### [EXERCISE PROMPT]
Copy every line of the data that includes the string "background".

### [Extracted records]
┄┄┄┄┄┄┄┄┄┄┄┄┄┄┄┄┄┄┄┄

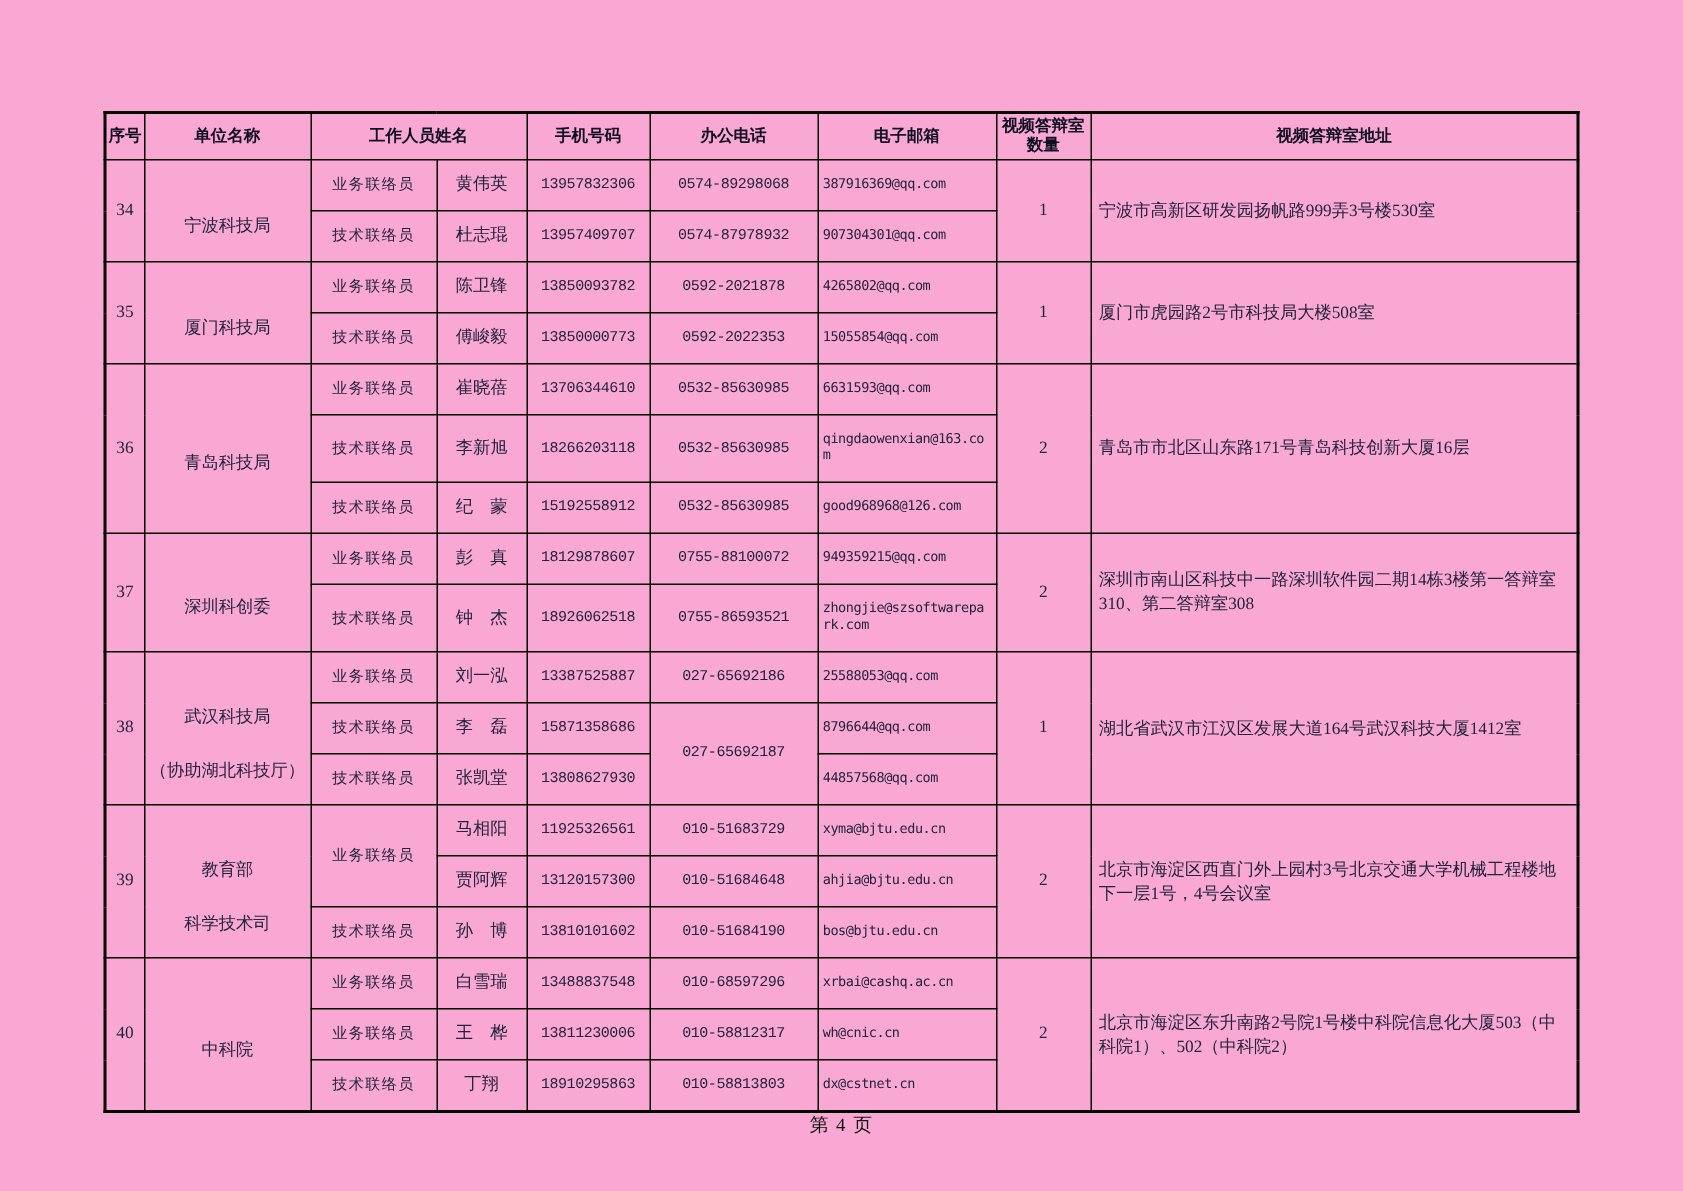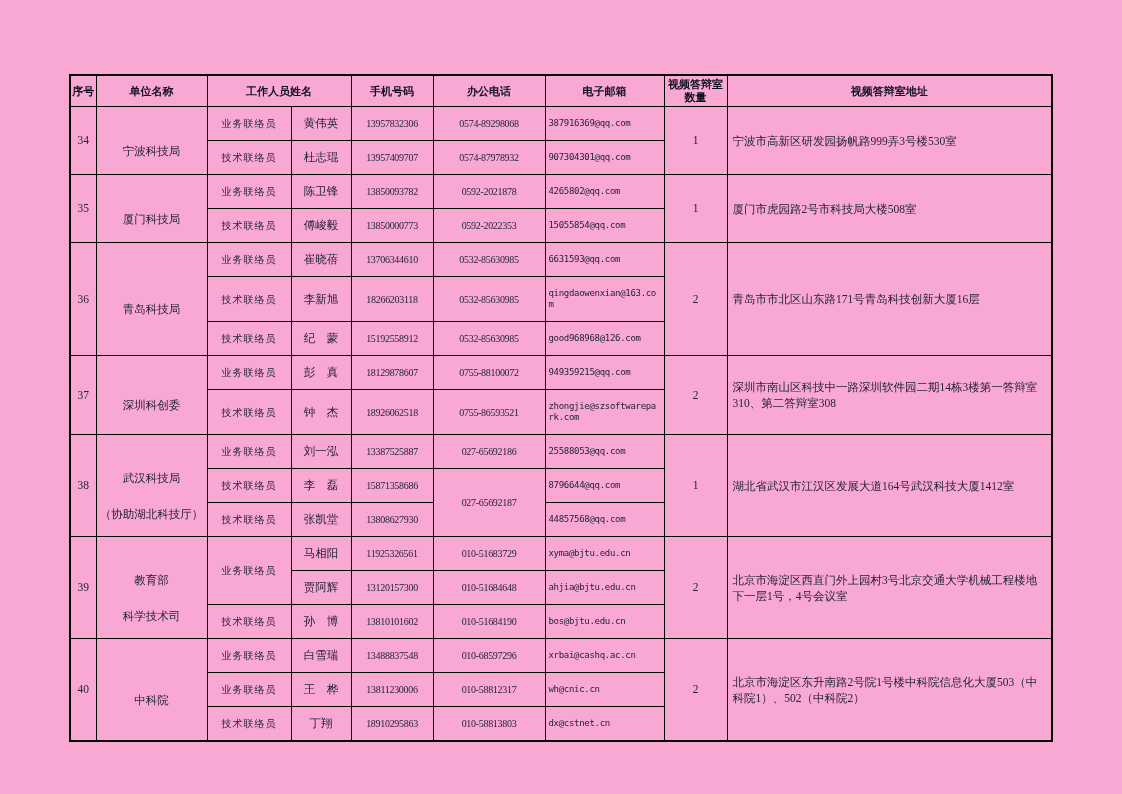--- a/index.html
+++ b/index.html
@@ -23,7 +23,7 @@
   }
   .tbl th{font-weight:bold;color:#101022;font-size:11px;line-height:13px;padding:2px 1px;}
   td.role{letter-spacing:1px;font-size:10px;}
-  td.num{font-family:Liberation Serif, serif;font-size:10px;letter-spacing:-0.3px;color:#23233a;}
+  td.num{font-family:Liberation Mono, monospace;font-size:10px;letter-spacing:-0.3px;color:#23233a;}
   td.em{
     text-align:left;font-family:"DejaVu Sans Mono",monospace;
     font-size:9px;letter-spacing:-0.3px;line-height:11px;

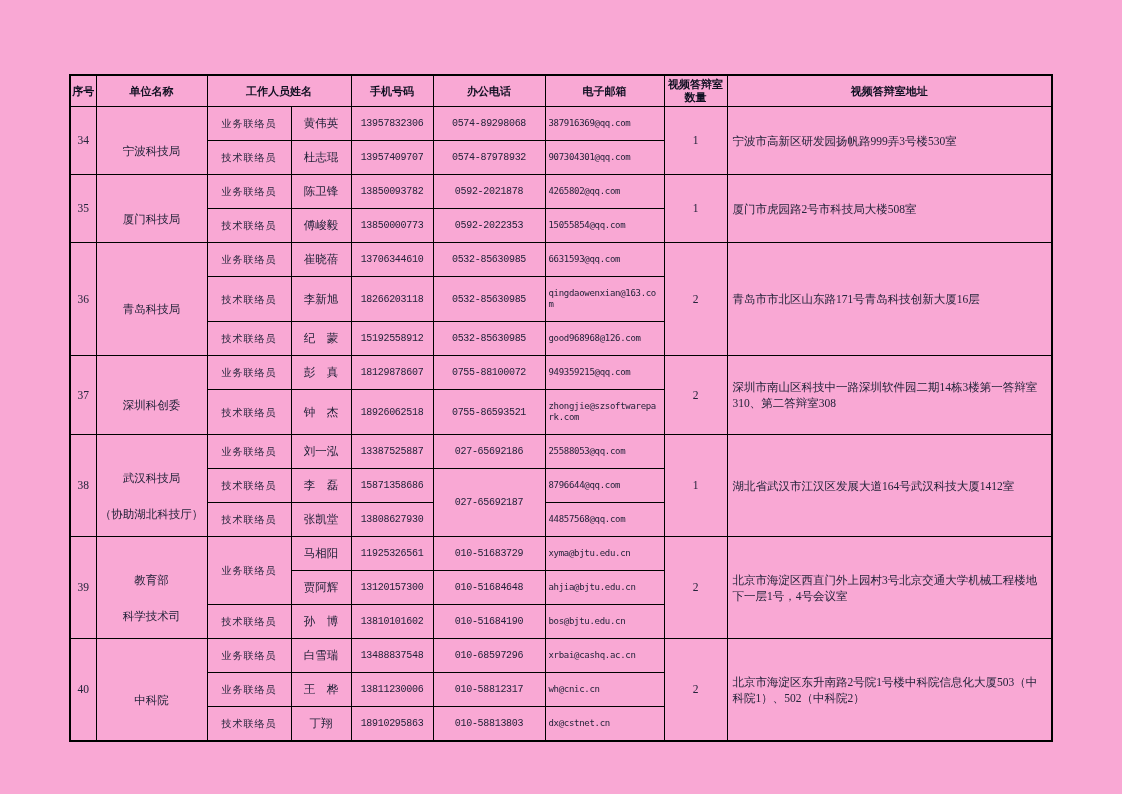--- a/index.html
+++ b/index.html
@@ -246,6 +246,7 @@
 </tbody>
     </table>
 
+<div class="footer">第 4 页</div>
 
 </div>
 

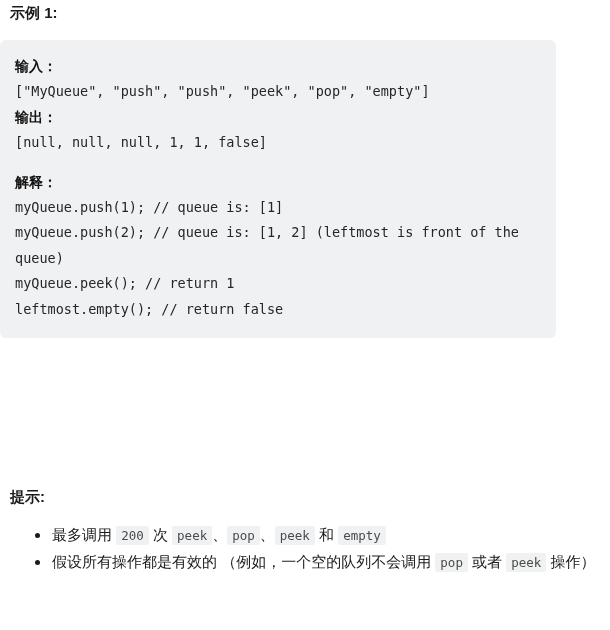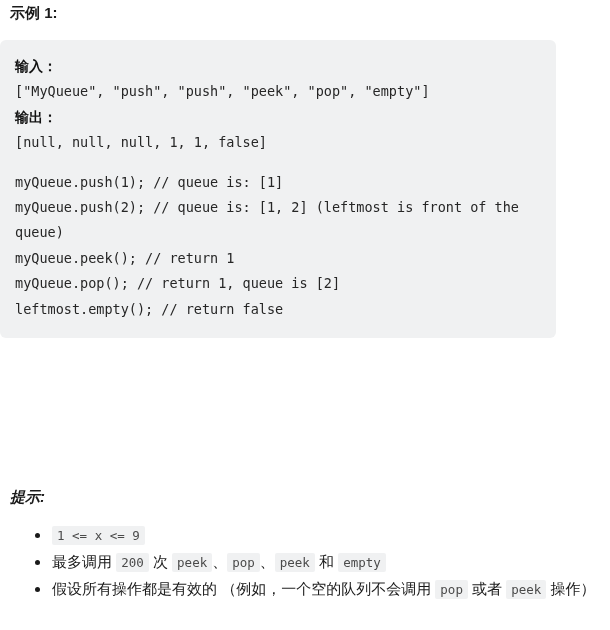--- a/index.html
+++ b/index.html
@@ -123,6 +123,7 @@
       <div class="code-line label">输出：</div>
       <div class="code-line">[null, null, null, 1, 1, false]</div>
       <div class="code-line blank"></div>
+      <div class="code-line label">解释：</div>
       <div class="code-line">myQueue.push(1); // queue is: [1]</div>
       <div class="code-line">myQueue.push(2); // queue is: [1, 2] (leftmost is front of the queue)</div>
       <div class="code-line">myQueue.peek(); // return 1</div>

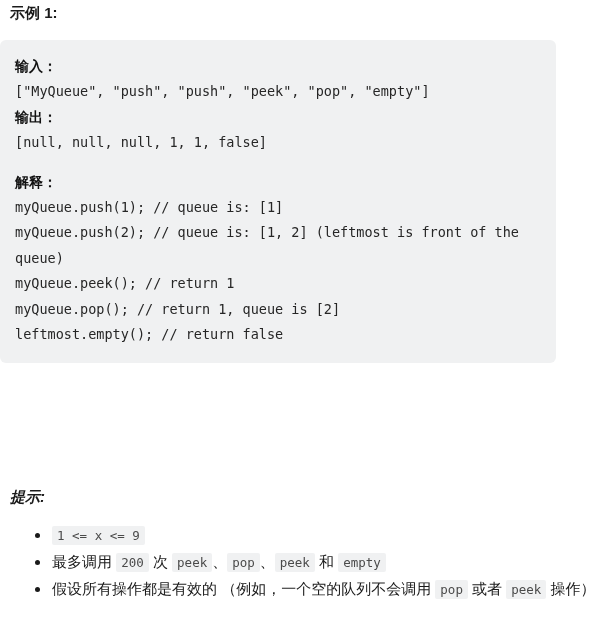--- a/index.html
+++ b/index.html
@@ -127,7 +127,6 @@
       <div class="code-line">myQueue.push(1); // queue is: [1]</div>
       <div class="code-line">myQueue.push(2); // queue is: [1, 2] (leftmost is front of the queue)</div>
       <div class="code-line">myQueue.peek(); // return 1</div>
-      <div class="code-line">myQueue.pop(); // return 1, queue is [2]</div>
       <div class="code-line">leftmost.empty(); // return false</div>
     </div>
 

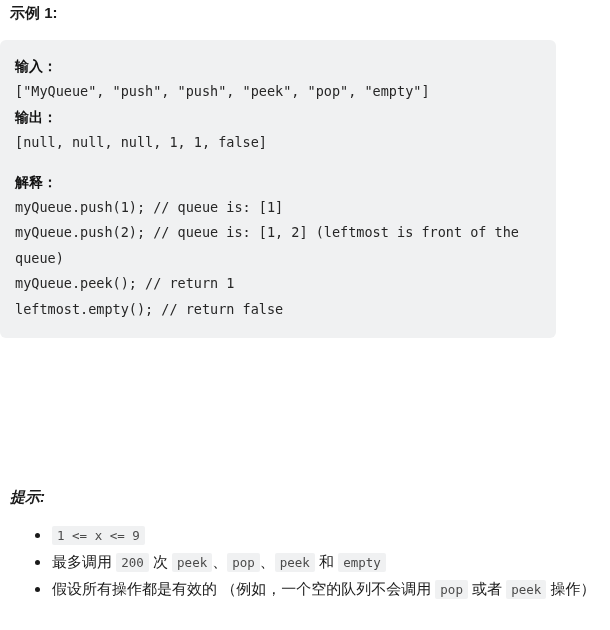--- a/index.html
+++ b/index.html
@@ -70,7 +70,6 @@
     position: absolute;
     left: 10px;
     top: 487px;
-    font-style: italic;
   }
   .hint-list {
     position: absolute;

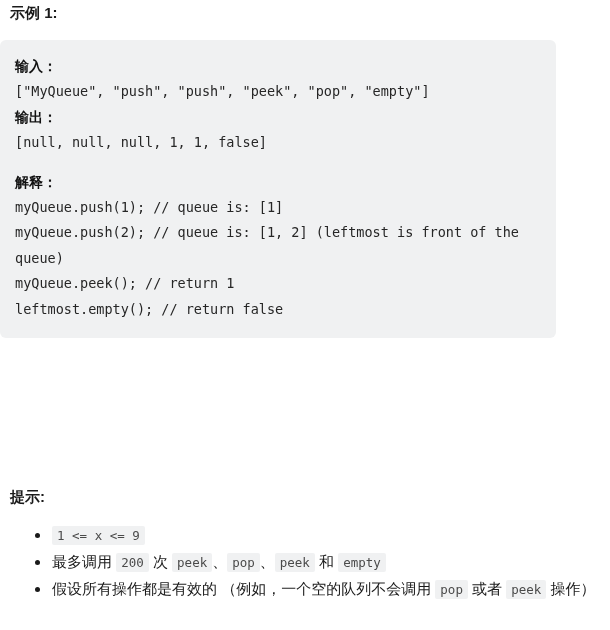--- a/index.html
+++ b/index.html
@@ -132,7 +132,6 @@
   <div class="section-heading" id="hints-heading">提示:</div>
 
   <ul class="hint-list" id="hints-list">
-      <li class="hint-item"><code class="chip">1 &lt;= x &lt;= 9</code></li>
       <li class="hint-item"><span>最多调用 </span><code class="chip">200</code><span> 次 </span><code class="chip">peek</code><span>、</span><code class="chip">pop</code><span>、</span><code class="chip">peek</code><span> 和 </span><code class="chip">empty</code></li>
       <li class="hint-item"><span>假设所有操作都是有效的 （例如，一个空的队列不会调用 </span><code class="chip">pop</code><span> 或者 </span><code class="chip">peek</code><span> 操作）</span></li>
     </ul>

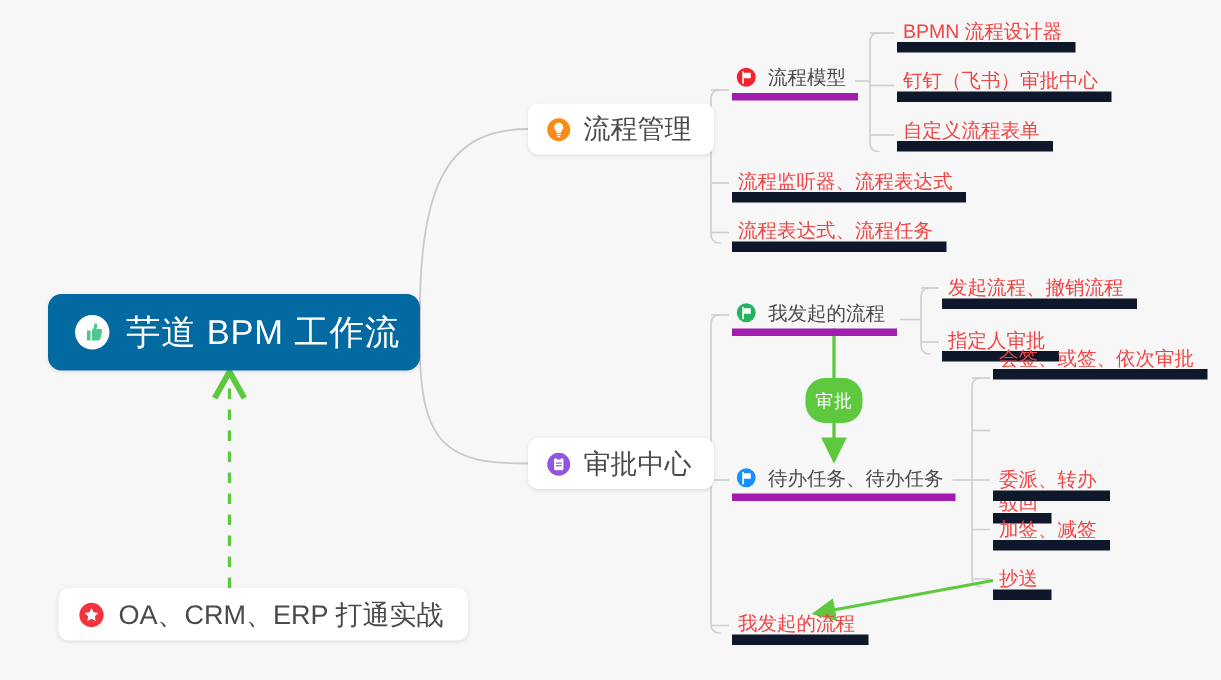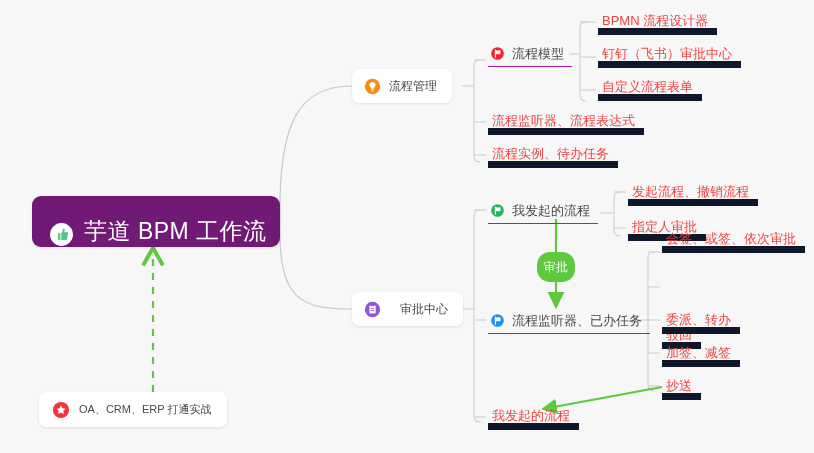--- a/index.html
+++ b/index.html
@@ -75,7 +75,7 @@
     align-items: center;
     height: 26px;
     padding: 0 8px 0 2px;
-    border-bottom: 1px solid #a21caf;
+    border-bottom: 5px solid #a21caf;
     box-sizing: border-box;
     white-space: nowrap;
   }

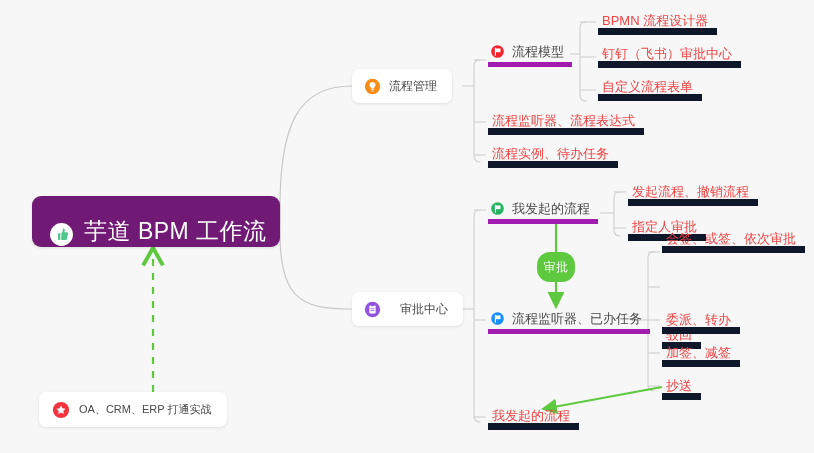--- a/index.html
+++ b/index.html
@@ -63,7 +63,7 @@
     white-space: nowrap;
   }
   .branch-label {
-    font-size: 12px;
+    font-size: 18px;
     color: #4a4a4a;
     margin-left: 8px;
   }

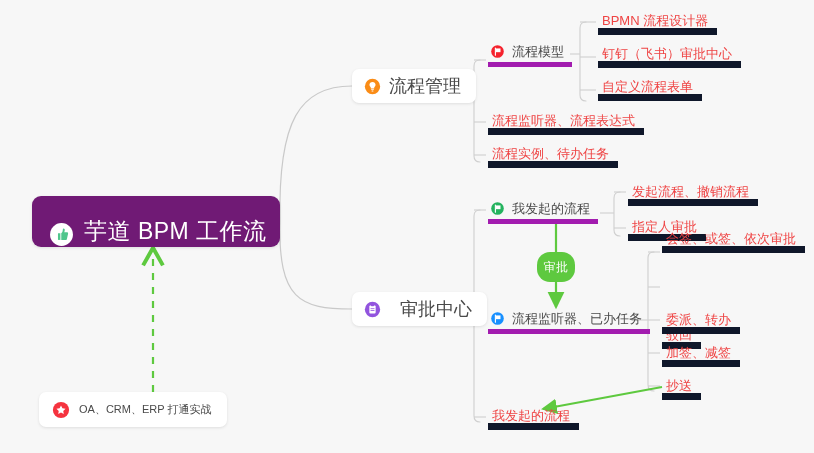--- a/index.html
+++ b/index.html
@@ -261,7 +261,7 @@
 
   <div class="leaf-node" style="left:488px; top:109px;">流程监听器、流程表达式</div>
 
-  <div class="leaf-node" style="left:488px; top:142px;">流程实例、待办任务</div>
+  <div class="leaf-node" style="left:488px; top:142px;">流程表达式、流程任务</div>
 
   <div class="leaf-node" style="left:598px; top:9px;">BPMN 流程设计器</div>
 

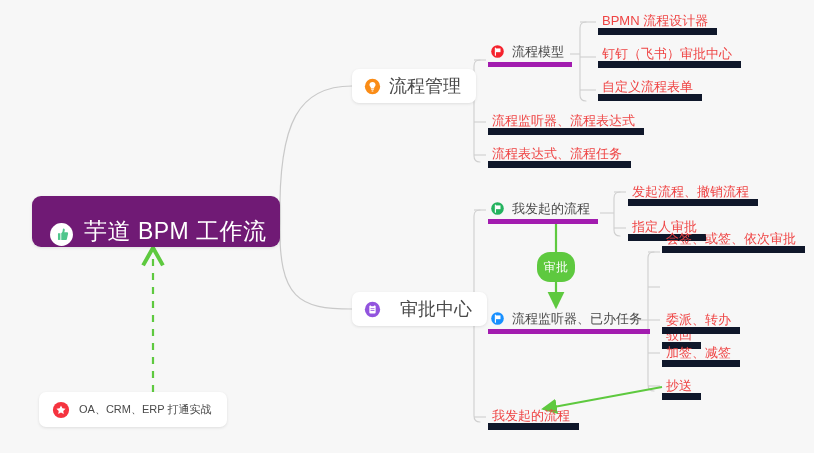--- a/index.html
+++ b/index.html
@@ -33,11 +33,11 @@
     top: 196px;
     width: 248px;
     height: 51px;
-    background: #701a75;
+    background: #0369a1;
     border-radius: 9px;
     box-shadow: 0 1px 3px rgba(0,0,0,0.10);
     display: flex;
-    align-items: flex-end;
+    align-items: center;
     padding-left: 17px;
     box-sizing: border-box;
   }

┄┄┄┄┄┄┄┄┄┄┄┄┄┄┄┄┄┄┄┄

### [ANSWER FOR THIS EXERCISE]
-    background: #701a75;
+    background: #0369a1;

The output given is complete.